> Work instructions:
Give the count of lines in the records below that contain "this", with no other words.

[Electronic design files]
'''

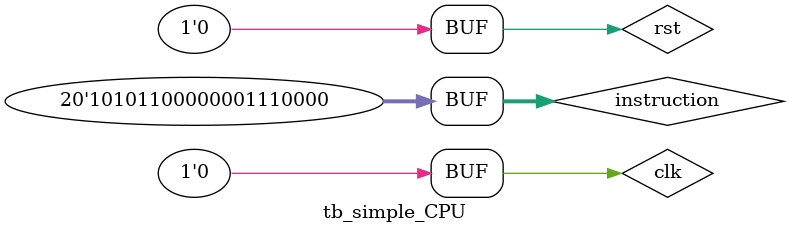
<source format=v>

`include "RegMem_tb.v"
`timescale 1ns / 1ps
 
module tb_simple_CPU;
       
    parameter DATA_WIDTH = 8; //8 bit wide data
    parameter ADDR_BITS = 5; //32 Addresses
    parameter INSTR_WIDTH =20; //20b instruction
   
    reg clk, rst;
    reg [INSTR_WIDTH-1:0] instruction;

    
    simple_cpu  #(DATA_WIDTH,ADDR_BITS,INSTR_WIDTH) SCPU_DUT(clk, rst, instruction);
    
    initial begin
        clk = 1'b1;
        rst = 1'b1;
        instruction = 20'd0;
        repeat(3) #1 clk=!clk;
        rst = 1'b0;
        repeat(2) #1 clk=!clk;
                
        $dumpfile("dump.vcd");
        $dumpvars();
        /*Info on the simple CPU:
            * Reset sets regfile = [0,1,2,3]
            * ADD = opcode 0, SUB = opcode 1  
        */
            
                                        //ADD:    reg0  = reg1 + reg3   //1+3=4
        //In the instruction this is:    (instr)  (X1)    (X2)   (X3)  
        instruction = 20'b01000111000000000000;
        repeat(8) #1 clk=!clk; //4 rising edges
        
                                        //ADD:    reg1  = reg0 + reg3   //4+3=7
        //In the instruction this is:    (instr)  (X1)    (X2)   (X3)
        instruction = 20'b01010011000000000000;
        repeat(6) #1 clk=!clk; 
                
                                         //SUB:   reg3  = reg0 - reg2  //4-2=2  
       //In the instruction this is:    (instr)  (X1)    (X2)   (X3) 
        instruction = 20'b01110010000000000001;
        repeat(6) #1 clk=!clk;
        
                                         //STORE_R:   DATA_MEM(reg2 + 15) = reg1  //DATA_MEM(2+15)=7  
        //In the instruction this is:    (instr)               (X2)         (X1)
        instruction = 20'b11011000000011110000;
        repeat(6) #1 clk=!clk;
        
                                           //STORE_R:   DATA_MEM(reg3 + 22) = reg0  //DATA_MEM(2+22)= 4  
        //In the instruction this is:    (instr)                 (X2)         (X1)
        instruction = 20'b11001100000101100000;
        repeat(6) #1 clk=!clk;

                                           //LOAD_R:   DATA_MEM(reg2 + 15) = reg3  //reg3 = DATA_MEM(2+15)  -> reg3 becomes 7  
        //In the instruction this is: (instr)                (X2)         (X1)
        instruction = 20'b10111000000011110000;
        repeat(7) #1 clk=!clk;
                                       //LOAD_R:   DATA_MEM(reg3 + 7) = reg2  //reg2 = DATA_MEM(7+7)
        //In the instruction this is:    (instr)                (X2)         (X1)
        instruction = 20'b10101100000001110000;
        repeat(7) #1 clk=!clk;
        
    end
    
    
endmodule
</source>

'''

> Solution:
7